Nir: Sure. Yeah, so I think you’re absolutely right. In fact, in Indistractable, in one of the chapters, I profile a woman who is — I don’t use the term lightly, per what we talked about previously. She becomes addicted to her pedometer. 

She finds herself at two in the morning walking up and down her stairs because her pedometer is giving her extra bonus points to walk up and down. She kind of catches herself at two in the morning saying “What am I doing here?” and she realizes that she has walked the equivalent of the entire Empire State building just to rack up points in the middle of the night. 

So that does happen. Absolutely. That’s the very, very rare exception. I don’t think it makes the rule. But I use that illustration to show you how some people – in this case, the woman who I profile — She was going through a very nasty divorce, her job was uncertain and she was looking for psychological escape – and this was her escape. 

You know, some people do get addicted to overdoing it because they’re looking for some kind of escape. Of course, it’s designed to be engaging. That’s the point. In order for a pedometer to be helpful to people, it has to be engaging. Some people in certain circumstances, with a certain psychographic profile, can overdo it.

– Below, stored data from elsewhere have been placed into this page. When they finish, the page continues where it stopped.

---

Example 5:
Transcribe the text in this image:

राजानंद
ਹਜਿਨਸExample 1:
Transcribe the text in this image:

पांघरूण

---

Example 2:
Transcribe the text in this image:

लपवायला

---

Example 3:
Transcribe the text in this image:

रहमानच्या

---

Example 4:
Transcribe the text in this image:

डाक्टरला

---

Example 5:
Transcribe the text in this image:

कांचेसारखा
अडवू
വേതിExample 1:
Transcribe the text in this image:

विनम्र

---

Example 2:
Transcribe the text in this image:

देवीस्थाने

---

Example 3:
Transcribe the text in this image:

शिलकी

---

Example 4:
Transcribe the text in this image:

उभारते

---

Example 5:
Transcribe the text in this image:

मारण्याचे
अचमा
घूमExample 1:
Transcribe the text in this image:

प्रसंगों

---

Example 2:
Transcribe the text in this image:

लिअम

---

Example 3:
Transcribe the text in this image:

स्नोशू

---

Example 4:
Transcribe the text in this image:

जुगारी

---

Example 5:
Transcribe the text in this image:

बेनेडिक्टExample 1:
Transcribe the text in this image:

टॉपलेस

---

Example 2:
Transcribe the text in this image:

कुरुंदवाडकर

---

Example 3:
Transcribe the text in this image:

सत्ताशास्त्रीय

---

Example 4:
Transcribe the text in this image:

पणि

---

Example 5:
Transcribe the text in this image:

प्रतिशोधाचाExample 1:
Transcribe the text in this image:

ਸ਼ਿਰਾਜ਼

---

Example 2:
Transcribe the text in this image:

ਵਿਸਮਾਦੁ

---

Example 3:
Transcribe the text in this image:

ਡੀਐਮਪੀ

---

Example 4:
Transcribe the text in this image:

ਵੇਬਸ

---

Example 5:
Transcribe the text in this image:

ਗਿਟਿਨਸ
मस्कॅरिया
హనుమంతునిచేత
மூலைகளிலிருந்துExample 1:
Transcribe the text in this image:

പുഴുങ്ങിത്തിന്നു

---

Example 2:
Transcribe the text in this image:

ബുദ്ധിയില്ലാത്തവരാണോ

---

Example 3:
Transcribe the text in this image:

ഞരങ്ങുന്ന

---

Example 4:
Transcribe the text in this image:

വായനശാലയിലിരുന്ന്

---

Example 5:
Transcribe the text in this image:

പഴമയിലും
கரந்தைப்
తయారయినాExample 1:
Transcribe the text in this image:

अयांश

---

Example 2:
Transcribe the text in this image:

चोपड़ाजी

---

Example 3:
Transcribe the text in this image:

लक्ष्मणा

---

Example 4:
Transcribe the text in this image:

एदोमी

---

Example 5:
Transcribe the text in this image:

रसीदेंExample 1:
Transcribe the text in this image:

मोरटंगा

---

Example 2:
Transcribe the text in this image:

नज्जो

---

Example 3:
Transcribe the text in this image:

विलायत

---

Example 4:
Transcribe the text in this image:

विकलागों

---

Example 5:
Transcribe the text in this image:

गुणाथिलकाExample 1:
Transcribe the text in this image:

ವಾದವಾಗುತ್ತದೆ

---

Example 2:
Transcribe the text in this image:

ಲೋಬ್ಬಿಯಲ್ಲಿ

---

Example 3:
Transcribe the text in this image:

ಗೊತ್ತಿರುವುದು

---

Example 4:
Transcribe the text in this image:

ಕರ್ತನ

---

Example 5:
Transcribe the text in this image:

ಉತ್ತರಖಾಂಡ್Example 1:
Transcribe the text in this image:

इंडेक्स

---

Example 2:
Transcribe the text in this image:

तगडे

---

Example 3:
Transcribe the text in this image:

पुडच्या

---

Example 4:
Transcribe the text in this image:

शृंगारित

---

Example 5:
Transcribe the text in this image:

That’s for sure. But I think that’s the exception, not the rule. 

Whereas opposed to companies that their entire business model is pay per click or pay per view, where it’s “How many ads can we show people?”… I think that’s a different monetary incentive. 

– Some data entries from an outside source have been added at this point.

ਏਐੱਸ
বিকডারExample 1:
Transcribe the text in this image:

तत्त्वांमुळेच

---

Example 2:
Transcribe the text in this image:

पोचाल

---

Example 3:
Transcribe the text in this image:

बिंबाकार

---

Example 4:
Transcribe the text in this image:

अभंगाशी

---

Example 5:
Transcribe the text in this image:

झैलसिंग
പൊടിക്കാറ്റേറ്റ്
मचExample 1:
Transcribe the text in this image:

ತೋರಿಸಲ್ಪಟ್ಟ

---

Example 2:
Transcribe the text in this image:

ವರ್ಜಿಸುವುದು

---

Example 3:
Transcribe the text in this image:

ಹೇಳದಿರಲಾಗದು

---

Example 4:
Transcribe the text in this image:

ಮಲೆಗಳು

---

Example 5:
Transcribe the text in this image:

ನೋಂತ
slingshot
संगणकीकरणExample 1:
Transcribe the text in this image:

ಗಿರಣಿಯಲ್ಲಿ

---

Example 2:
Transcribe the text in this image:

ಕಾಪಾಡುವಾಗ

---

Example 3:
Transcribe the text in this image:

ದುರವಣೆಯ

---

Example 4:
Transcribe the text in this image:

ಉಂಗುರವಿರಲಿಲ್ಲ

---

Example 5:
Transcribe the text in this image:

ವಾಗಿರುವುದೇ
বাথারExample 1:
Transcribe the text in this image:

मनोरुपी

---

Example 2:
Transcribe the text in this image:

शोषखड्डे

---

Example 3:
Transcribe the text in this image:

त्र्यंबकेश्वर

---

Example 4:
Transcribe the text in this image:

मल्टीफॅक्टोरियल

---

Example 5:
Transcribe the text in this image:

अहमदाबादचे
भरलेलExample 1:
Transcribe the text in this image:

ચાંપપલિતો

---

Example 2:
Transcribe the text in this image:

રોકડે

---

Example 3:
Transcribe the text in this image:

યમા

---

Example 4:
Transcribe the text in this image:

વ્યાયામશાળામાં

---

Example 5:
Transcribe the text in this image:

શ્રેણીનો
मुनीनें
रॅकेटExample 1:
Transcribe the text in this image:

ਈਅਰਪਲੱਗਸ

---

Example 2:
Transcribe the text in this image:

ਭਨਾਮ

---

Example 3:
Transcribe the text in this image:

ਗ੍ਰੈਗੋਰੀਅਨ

Georgie: Okay. So yes, these apps are engaging. They have to be in order to drive that product… but unlikely to be as damaging as products which are purely built on attention and engagement. 

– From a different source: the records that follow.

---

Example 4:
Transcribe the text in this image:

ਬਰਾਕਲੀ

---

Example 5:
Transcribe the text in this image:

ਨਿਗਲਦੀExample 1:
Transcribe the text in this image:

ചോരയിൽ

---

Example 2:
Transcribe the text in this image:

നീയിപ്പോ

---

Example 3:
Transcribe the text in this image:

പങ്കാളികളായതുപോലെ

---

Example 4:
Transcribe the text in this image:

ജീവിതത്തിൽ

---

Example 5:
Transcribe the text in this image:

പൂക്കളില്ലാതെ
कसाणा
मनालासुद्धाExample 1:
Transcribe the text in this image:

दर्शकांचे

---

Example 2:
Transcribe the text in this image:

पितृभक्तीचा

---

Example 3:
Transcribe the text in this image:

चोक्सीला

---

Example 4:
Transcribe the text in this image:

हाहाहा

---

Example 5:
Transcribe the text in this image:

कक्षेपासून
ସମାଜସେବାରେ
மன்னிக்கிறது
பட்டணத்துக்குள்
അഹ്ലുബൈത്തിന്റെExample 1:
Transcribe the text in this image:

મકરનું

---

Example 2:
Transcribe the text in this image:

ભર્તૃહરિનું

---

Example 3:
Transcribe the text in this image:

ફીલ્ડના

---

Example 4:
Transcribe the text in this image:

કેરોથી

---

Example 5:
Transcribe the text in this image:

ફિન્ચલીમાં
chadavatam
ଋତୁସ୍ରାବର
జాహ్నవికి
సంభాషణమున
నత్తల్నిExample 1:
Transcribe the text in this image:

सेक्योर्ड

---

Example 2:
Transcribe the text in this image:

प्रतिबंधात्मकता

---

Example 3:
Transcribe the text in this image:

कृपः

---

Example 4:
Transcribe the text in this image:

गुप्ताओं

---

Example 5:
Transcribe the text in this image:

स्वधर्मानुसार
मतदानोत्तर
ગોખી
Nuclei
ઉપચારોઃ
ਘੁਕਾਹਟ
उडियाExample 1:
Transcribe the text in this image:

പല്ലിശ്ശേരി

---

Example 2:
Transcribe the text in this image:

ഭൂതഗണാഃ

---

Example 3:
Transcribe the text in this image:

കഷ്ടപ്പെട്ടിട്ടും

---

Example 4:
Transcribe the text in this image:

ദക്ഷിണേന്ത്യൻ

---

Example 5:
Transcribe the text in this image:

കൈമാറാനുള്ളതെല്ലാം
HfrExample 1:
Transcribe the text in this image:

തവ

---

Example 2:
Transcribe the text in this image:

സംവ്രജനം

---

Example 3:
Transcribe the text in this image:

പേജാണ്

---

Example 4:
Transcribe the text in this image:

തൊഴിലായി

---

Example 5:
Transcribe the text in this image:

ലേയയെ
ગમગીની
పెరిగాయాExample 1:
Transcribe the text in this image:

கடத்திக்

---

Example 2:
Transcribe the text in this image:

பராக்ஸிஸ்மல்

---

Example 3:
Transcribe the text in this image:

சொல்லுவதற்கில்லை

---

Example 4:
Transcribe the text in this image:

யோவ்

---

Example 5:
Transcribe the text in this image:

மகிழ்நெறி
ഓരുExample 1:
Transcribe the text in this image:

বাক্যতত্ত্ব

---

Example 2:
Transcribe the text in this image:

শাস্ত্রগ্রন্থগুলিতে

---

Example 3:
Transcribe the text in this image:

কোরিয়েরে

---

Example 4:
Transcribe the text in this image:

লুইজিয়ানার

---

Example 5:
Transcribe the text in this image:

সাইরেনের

I wanted to ask Nir: “What was the risk that many of these products which encourage good habits were still eroding our sense of autonomy and our ability to pick and choose?” Did he think that was a problem?

Nir: Yeah. Yeah, I would say that none of this stuff exists in a vaccuum. [Laughs] So when people say that social media is limiting our choices or when you design the menu you’re designing the options set, that is true… but compared to what?

What would we be doing if it weren’t for these social media channels or if it weren’t for these technologies? I’ll tell you what we’d be doing. The same thing we’ve always been doing. We’d freaking watch the television! [Laugh]

Georgie: That’s only four channels! [Laughs]

Nir: You’re right! Exactly, right? So this is nothing new. Any form of media gives you a limited set of options based on what you’re tuning into. Now, I would much rather live in a world where we have more options than less. In this day and age, again, the price of progress is choice – and it’s not an easy choice! 

But that is something that we have to struggle with, is that we need to learn these new options and these new norms of how to adapt and adopt to this new reality. That’s the price of living in a world that I think is infifintely better, is that we need to learn these new practices. 

Georgie: Okay – and the final question we ask all our guests: Nir, what does productivity mean to you?

Nir: Productivity means acting with intent. So by following through on whatever it is you say you’re going to do with your time. I think I’m productive if I said in my schedule that I was going to meditate or draw or take a walk with my wife. If that’s what I did and I did it without distraction, that to me is being productive.

Georgie: Nir, thank you so much for joining us today on the podcast. I really enjoyed that conversation. 

Nir: My pleasure. Thank you for having me.